++++ Data supplied ++++

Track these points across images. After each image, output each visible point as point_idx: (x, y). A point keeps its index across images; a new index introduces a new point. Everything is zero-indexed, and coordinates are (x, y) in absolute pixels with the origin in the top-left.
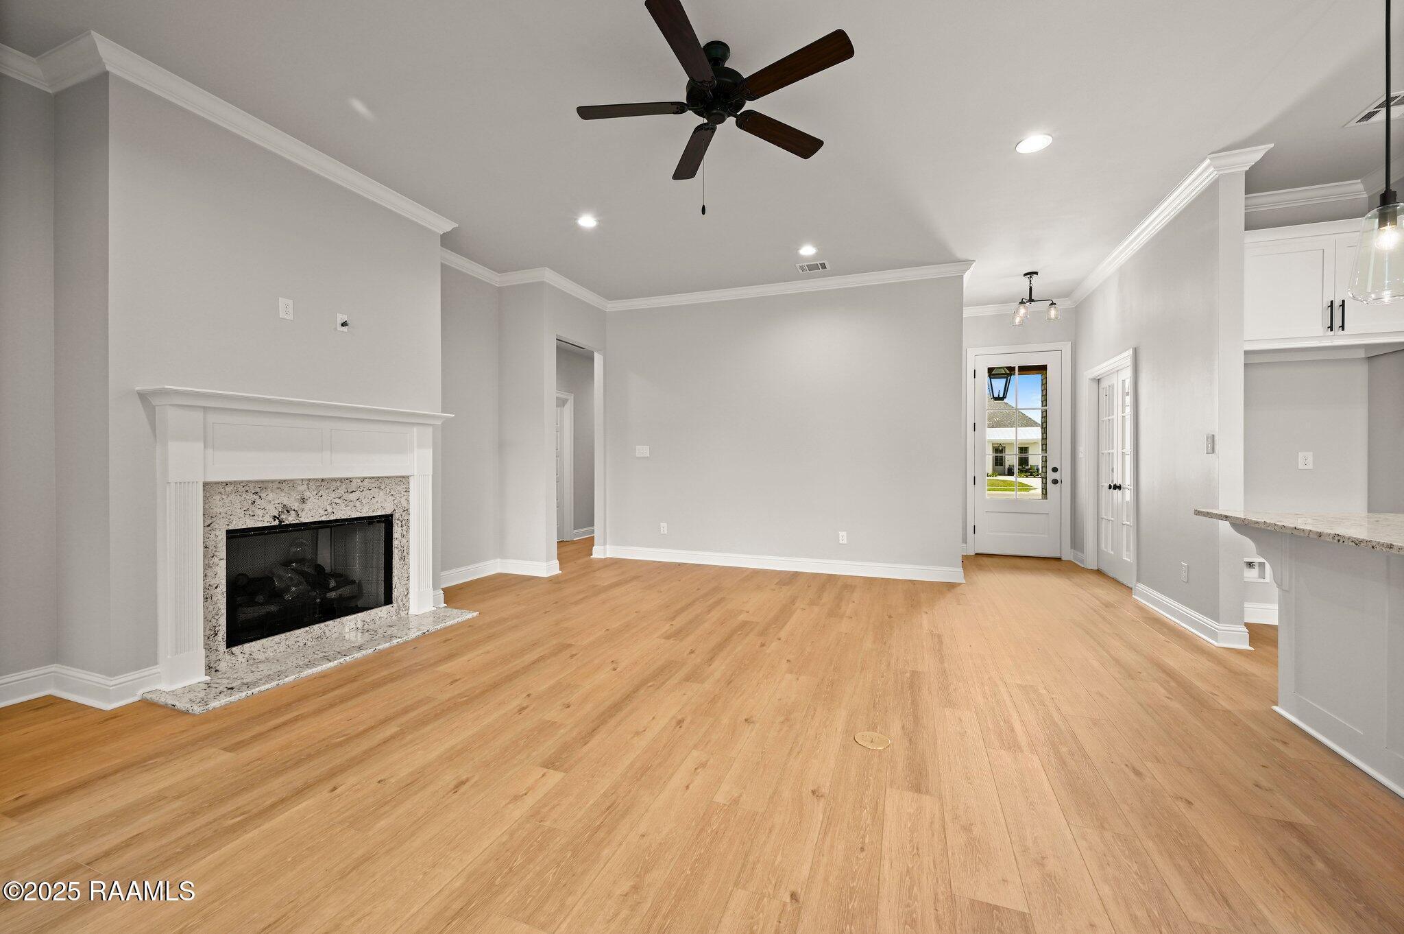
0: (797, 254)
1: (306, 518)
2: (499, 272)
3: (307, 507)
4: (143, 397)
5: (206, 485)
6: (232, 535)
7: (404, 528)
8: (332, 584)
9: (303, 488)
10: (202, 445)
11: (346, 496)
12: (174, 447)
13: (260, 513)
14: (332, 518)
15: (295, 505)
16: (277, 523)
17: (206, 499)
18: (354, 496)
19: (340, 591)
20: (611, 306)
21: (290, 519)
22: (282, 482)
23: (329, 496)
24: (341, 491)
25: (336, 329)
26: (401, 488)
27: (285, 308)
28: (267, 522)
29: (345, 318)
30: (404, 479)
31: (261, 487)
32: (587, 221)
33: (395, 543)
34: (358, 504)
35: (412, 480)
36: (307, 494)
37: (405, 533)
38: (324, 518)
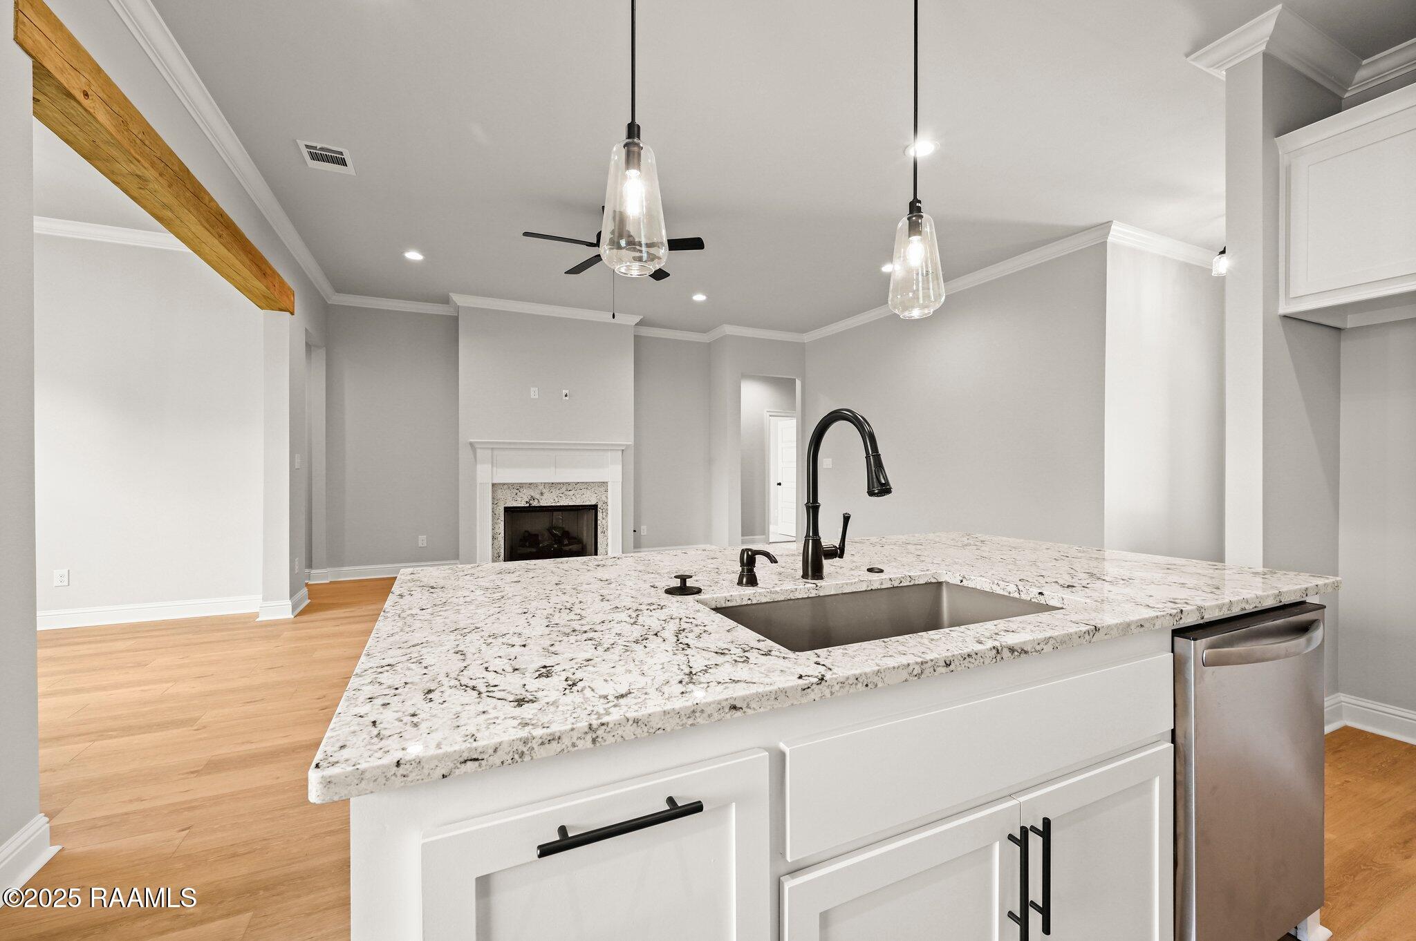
0: (879, 271)
1: (543, 503)
2: (705, 333)
3: (544, 497)
4: (471, 444)
5: (493, 485)
6: (507, 510)
7: (604, 514)
8: (566, 542)
9: (541, 487)
10: (490, 466)
11: (566, 493)
12: (479, 467)
13: (519, 499)
14: (558, 504)
15: (538, 496)
16: (528, 505)
17: (493, 492)
18: (571, 493)
19: (570, 547)
20: (807, 338)
21: (535, 504)
22: (531, 484)
23: (556, 492)
24: (564, 489)
25: (562, 399)
26: (602, 489)
27: (534, 393)
28: (523, 504)
29: (567, 391)
30: (604, 484)
31: (520, 487)
32: (699, 297)
33: (599, 522)
34: (573, 497)
35: (609, 484)
36: (544, 491)
37: (604, 517)
38: (553, 504)
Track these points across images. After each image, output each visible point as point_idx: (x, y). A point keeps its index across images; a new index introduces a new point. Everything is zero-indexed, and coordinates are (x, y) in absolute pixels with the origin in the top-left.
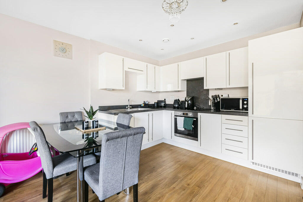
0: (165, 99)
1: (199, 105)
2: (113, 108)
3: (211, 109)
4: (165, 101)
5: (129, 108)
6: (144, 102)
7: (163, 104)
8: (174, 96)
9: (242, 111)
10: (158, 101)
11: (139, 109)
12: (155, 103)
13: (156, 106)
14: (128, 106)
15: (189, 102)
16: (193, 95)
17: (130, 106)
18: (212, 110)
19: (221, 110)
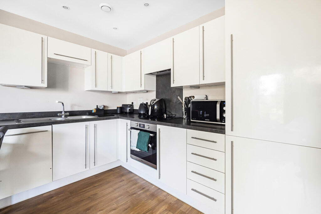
0: (132, 103)
1: (170, 111)
2: (33, 116)
3: (183, 118)
4: (132, 105)
5: (63, 116)
6: (97, 106)
7: (128, 109)
8: (142, 99)
9: (220, 123)
10: (122, 105)
11: (84, 117)
12: (118, 107)
13: (119, 112)
14: (61, 112)
15: (156, 107)
16: (163, 97)
17: (66, 112)
18: (185, 119)
19: (191, 120)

++++

Reproduce the entries verbatim from their start through the line containing "3: (307, 507)", including that line, and omit the pictures from your output.

__Exercise result__.
Track these points across images. After each image, output each visible point as point_idx: (x, y). A point keeps its index across images; a new index introduces a new point. Everything is zero-indexed, and coordinates are (x, y) in absolute pixels with the origin in the top-left.
0: (797, 254)
1: (306, 518)
2: (499, 272)
3: (307, 507)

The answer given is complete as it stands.